Hardware project source files:
[Start of Attachment]
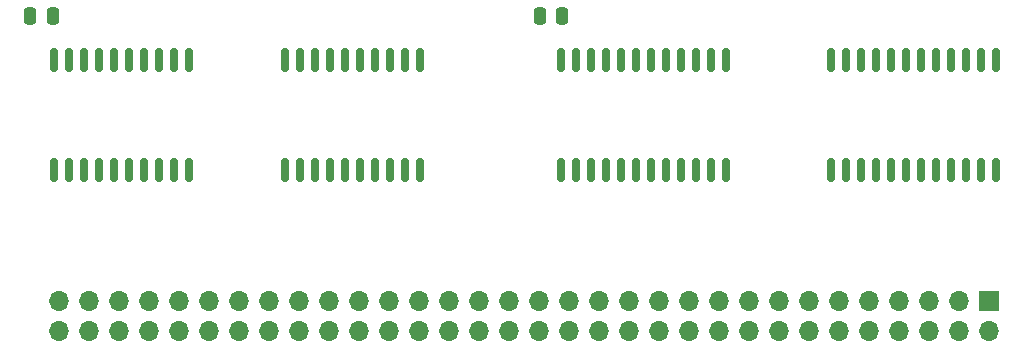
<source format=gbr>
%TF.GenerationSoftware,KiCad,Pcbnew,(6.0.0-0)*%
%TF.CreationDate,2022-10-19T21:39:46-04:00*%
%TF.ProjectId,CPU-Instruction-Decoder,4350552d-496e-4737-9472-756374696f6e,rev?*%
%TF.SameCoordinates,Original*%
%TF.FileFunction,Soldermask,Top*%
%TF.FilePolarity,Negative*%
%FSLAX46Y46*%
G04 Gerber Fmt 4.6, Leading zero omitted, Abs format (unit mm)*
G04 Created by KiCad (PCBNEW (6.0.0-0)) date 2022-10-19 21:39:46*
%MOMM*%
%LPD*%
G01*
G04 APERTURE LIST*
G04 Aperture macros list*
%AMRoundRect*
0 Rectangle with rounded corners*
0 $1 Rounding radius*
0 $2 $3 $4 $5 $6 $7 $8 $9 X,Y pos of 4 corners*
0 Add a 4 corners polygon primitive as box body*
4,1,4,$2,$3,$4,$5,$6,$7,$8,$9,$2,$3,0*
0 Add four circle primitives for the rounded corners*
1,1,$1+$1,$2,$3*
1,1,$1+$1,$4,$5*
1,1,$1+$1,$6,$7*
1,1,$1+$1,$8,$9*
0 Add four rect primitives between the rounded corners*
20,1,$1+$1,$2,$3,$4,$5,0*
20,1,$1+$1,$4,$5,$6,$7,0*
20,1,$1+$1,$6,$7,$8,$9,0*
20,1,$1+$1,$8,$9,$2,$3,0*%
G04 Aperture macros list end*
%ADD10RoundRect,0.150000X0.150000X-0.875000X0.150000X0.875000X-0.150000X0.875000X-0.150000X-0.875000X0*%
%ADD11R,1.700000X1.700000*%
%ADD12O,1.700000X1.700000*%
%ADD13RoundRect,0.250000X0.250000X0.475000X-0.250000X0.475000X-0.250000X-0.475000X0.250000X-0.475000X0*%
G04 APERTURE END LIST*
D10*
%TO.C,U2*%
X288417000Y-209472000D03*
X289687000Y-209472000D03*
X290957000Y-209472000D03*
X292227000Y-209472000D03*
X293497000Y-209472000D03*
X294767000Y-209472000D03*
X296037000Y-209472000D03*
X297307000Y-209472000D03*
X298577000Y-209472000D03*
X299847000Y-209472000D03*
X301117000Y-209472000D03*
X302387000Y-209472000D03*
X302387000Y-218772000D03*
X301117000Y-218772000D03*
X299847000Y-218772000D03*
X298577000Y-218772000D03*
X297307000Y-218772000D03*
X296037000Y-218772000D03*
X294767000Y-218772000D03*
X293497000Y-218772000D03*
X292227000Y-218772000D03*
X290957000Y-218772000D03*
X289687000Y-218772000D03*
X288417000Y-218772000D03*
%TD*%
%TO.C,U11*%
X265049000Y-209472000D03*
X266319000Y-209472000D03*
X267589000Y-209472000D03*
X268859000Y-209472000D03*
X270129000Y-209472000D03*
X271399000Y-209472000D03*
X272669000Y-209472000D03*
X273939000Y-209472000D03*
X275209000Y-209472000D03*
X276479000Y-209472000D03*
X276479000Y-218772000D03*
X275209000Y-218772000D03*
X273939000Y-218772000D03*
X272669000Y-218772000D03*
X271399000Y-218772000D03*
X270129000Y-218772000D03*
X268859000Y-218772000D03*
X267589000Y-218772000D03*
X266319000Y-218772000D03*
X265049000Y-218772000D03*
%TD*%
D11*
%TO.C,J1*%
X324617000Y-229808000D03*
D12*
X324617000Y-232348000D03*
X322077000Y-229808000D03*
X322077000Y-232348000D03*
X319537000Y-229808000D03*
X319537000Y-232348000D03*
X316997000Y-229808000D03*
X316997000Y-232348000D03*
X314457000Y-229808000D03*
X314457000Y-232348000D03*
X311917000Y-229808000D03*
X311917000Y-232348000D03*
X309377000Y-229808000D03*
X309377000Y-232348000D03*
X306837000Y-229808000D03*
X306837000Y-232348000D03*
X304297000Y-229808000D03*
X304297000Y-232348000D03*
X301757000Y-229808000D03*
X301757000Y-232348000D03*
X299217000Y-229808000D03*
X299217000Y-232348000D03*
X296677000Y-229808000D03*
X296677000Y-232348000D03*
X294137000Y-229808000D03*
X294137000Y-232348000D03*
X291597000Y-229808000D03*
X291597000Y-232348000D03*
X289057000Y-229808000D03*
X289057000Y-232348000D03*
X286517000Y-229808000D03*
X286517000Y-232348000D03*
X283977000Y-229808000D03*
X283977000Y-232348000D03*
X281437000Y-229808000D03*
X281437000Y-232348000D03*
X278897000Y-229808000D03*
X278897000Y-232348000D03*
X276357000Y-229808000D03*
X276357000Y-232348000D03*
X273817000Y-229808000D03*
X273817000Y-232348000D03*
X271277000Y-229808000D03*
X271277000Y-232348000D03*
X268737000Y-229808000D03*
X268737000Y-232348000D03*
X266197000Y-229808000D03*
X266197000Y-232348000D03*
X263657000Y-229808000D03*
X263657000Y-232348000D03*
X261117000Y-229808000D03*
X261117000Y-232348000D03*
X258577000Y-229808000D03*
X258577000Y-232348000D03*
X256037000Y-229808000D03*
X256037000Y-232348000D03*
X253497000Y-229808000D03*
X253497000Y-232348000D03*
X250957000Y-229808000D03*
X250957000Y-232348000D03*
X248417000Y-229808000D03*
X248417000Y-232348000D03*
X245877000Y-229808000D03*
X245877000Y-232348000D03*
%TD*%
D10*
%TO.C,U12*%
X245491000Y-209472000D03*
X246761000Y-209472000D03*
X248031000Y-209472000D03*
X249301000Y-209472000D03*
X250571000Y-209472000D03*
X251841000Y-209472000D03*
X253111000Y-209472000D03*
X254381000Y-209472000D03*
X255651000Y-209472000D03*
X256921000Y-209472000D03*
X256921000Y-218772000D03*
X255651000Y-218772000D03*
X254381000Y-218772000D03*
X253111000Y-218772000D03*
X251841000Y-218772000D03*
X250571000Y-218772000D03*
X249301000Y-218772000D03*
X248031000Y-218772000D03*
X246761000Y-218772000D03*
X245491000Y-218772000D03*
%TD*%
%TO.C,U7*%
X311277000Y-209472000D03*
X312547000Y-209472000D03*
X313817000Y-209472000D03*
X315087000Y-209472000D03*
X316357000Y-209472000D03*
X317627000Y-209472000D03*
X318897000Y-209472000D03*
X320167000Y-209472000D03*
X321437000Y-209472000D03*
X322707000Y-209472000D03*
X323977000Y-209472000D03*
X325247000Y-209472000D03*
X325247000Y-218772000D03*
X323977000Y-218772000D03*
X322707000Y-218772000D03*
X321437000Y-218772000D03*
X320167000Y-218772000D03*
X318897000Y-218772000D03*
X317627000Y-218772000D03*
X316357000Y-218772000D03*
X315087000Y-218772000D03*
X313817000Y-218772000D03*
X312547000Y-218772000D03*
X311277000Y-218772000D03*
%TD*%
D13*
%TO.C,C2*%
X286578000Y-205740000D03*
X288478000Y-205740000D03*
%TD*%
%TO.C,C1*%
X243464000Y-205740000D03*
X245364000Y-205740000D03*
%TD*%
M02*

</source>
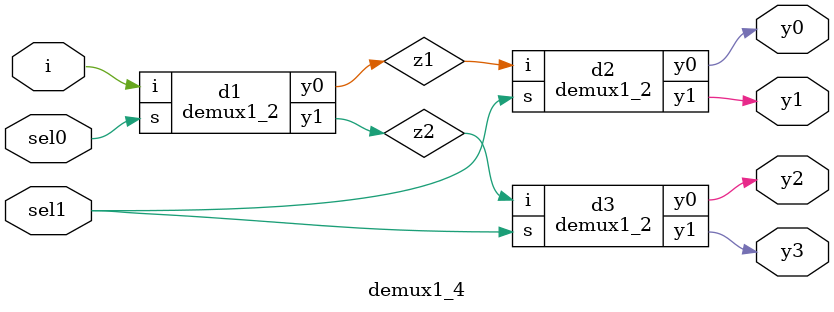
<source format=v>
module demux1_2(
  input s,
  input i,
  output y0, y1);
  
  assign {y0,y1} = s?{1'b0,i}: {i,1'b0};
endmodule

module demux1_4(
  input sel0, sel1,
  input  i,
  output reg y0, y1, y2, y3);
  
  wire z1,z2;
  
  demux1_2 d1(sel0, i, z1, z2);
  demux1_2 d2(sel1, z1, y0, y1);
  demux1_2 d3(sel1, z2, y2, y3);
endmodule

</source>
[End of Attachment]
Write out all the entries again, word for word, and print no images.

<source format=gbr>
%TF.GenerationSoftware,KiCad,Pcbnew,(6.0.0-0)*%
%TF.CreationDate,2022-10-19T21:39:46-04:00*%
%TF.ProjectId,CPU-Instruction-Decoder,4350552d-496e-4737-9472-756374696f6e,rev?*%
%TF.SameCoordinates,Original*%
%TF.FileFunction,Soldermask,Top*%
%TF.FilePolarity,Negative*%
%FSLAX46Y46*%
G04 Gerber Fmt 4.6, Leading zero omitted, Abs format (unit mm)*
G04 Created by KiCad (PCBNEW (6.0.0-0)) date 2022-10-19 21:39:46*
%MOMM*%
%LPD*%
G01*
G04 APERTURE LIST*
G04 Aperture macros list*
%AMRoundRect*
0 Rectangle with rounded corners*
0 $1 Rounding radius*
0 $2 $3 $4 $5 $6 $7 $8 $9 X,Y pos of 4 corners*
0 Add a 4 corners polygon primitive as box body*
4,1,4,$2,$3,$4,$5,$6,$7,$8,$9,$2,$3,0*
0 Add four circle primitives for the rounded corners*
1,1,$1+$1,$2,$3*
1,1,$1+$1,$4,$5*
1,1,$1+$1,$6,$7*
1,1,$1+$1,$8,$9*
0 Add four rect primitives between the rounded corners*
20,1,$1+$1,$2,$3,$4,$5,0*
20,1,$1+$1,$4,$5,$6,$7,0*
20,1,$1+$1,$6,$7,$8,$9,0*
20,1,$1+$1,$8,$9,$2,$3,0*%
G04 Aperture macros list end*
%ADD10RoundRect,0.150000X0.150000X-0.875000X0.150000X0.875000X-0.150000X0.875000X-0.150000X-0.875000X0*%
%ADD11R,1.700000X1.700000*%
%ADD12O,1.700000X1.700000*%
%ADD13RoundRect,0.250000X0.250000X0.475000X-0.250000X0.475000X-0.250000X-0.475000X0.250000X-0.475000X0*%
G04 APERTURE END LIST*
D10*
%TO.C,U2*%
X288417000Y-209472000D03*
X289687000Y-209472000D03*
X290957000Y-209472000D03*
X292227000Y-209472000D03*
X293497000Y-209472000D03*
X294767000Y-209472000D03*
X296037000Y-209472000D03*
X297307000Y-209472000D03*
X298577000Y-209472000D03*
X299847000Y-209472000D03*
X301117000Y-209472000D03*
X302387000Y-209472000D03*
X302387000Y-218772000D03*
X301117000Y-218772000D03*
X299847000Y-218772000D03*
X298577000Y-218772000D03*
X297307000Y-218772000D03*
X296037000Y-218772000D03*
X294767000Y-218772000D03*
X293497000Y-218772000D03*
X292227000Y-218772000D03*
X290957000Y-218772000D03*
X289687000Y-218772000D03*
X288417000Y-218772000D03*
%TD*%
%TO.C,U11*%
X265049000Y-209472000D03*
X266319000Y-209472000D03*
X267589000Y-209472000D03*
X268859000Y-209472000D03*
X270129000Y-209472000D03*
X271399000Y-209472000D03*
X272669000Y-209472000D03*
X273939000Y-209472000D03*
X275209000Y-209472000D03*
X276479000Y-209472000D03*
X276479000Y-218772000D03*
X275209000Y-218772000D03*
X273939000Y-218772000D03*
X272669000Y-218772000D03*
X271399000Y-218772000D03*
X270129000Y-218772000D03*
X268859000Y-218772000D03*
X267589000Y-218772000D03*
X266319000Y-218772000D03*
X265049000Y-218772000D03*
%TD*%
D11*
%TO.C,J1*%
X324617000Y-229808000D03*
D12*
X324617000Y-232348000D03*
X322077000Y-229808000D03*
X322077000Y-232348000D03*
X319537000Y-229808000D03*
X319537000Y-232348000D03*
X316997000Y-229808000D03*
X316997000Y-232348000D03*
X314457000Y-229808000D03*
X314457000Y-232348000D03*
X311917000Y-229808000D03*
X311917000Y-232348000D03*
X309377000Y-229808000D03*
X309377000Y-232348000D03*
X306837000Y-229808000D03*
X306837000Y-232348000D03*
X304297000Y-229808000D03*
X304297000Y-232348000D03*
X301757000Y-229808000D03*
X301757000Y-232348000D03*
X299217000Y-229808000D03*
X299217000Y-232348000D03*
X296677000Y-229808000D03*
X296677000Y-232348000D03*
X294137000Y-229808000D03*
X294137000Y-232348000D03*
X291597000Y-229808000D03*
X291597000Y-232348000D03*
X289057000Y-229808000D03*
X289057000Y-232348000D03*
X286517000Y-229808000D03*
X286517000Y-232348000D03*
X283977000Y-229808000D03*
X283977000Y-232348000D03*
X281437000Y-229808000D03*
X281437000Y-232348000D03*
X278897000Y-229808000D03*
X278897000Y-232348000D03*
X276357000Y-229808000D03*
X276357000Y-232348000D03*
X273817000Y-229808000D03*
X273817000Y-232348000D03*
X271277000Y-229808000D03*
X271277000Y-232348000D03*
X268737000Y-229808000D03*
X268737000Y-232348000D03*
X266197000Y-229808000D03*
X266197000Y-232348000D03*
X263657000Y-229808000D03*
X263657000Y-232348000D03*
X261117000Y-229808000D03*
X261117000Y-232348000D03*
X258577000Y-229808000D03*
X258577000Y-232348000D03*
X256037000Y-229808000D03*
X256037000Y-232348000D03*
X253497000Y-229808000D03*
X253497000Y-232348000D03*
X250957000Y-229808000D03*
X250957000Y-232348000D03*
X248417000Y-229808000D03*
X248417000Y-232348000D03*
X245877000Y-229808000D03*
X245877000Y-232348000D03*
%TD*%
D10*
%TO.C,U12*%
X245491000Y-209472000D03*
X246761000Y-209472000D03*
X248031000Y-209472000D03*
X249301000Y-209472000D03*
X250571000Y-209472000D03*
X251841000Y-209472000D03*
X253111000Y-209472000D03*
X254381000Y-209472000D03*
X255651000Y-209472000D03*
X256921000Y-209472000D03*
X256921000Y-218772000D03*
X255651000Y-218772000D03*
X254381000Y-218772000D03*
X253111000Y-218772000D03*
X251841000Y-218772000D03*
X250571000Y-218772000D03*
X249301000Y-218772000D03*
X248031000Y-218772000D03*
X246761000Y-218772000D03*
X245491000Y-218772000D03*
%TD*%
%TO.C,U7*%
X311277000Y-209472000D03*
X312547000Y-209472000D03*
X313817000Y-209472000D03*
X315087000Y-209472000D03*
X316357000Y-209472000D03*
X317627000Y-209472000D03*
X318897000Y-209472000D03*
X320167000Y-209472000D03*
X321437000Y-209472000D03*
X322707000Y-209472000D03*
X323977000Y-209472000D03*
X325247000Y-209472000D03*
X325247000Y-218772000D03*
X323977000Y-218772000D03*
X322707000Y-218772000D03*
X321437000Y-218772000D03*
X320167000Y-218772000D03*
X318897000Y-218772000D03*
X317627000Y-218772000D03*
X316357000Y-218772000D03*
X315087000Y-218772000D03*
X313817000Y-218772000D03*
X312547000Y-218772000D03*
X311277000Y-218772000D03*
%TD*%
D13*
%TO.C,C2*%
X286578000Y-205740000D03*
X288478000Y-205740000D03*
%TD*%
%TO.C,C1*%
X243464000Y-205740000D03*
X245364000Y-205740000D03*
%TD*%
M02*

</source>
<source format=v>
module demux1_2(
  input s,
  input i,
  output y0, y1);
  
  assign {y0,y1} = s?{1'b0,i}: {i,1'b0};
endmodule

module demux1_4(
  input sel0, sel1,
  input  i,
  output reg y0, y1, y2, y3);
  
  wire z1,z2;
  
  demux1_2 d1(sel0, i, z1, z2);
  demux1_2 d2(sel1, z1, y0, y1);
  demux1_2 d3(sel1, z2, y2, y3);
endmodule

</source>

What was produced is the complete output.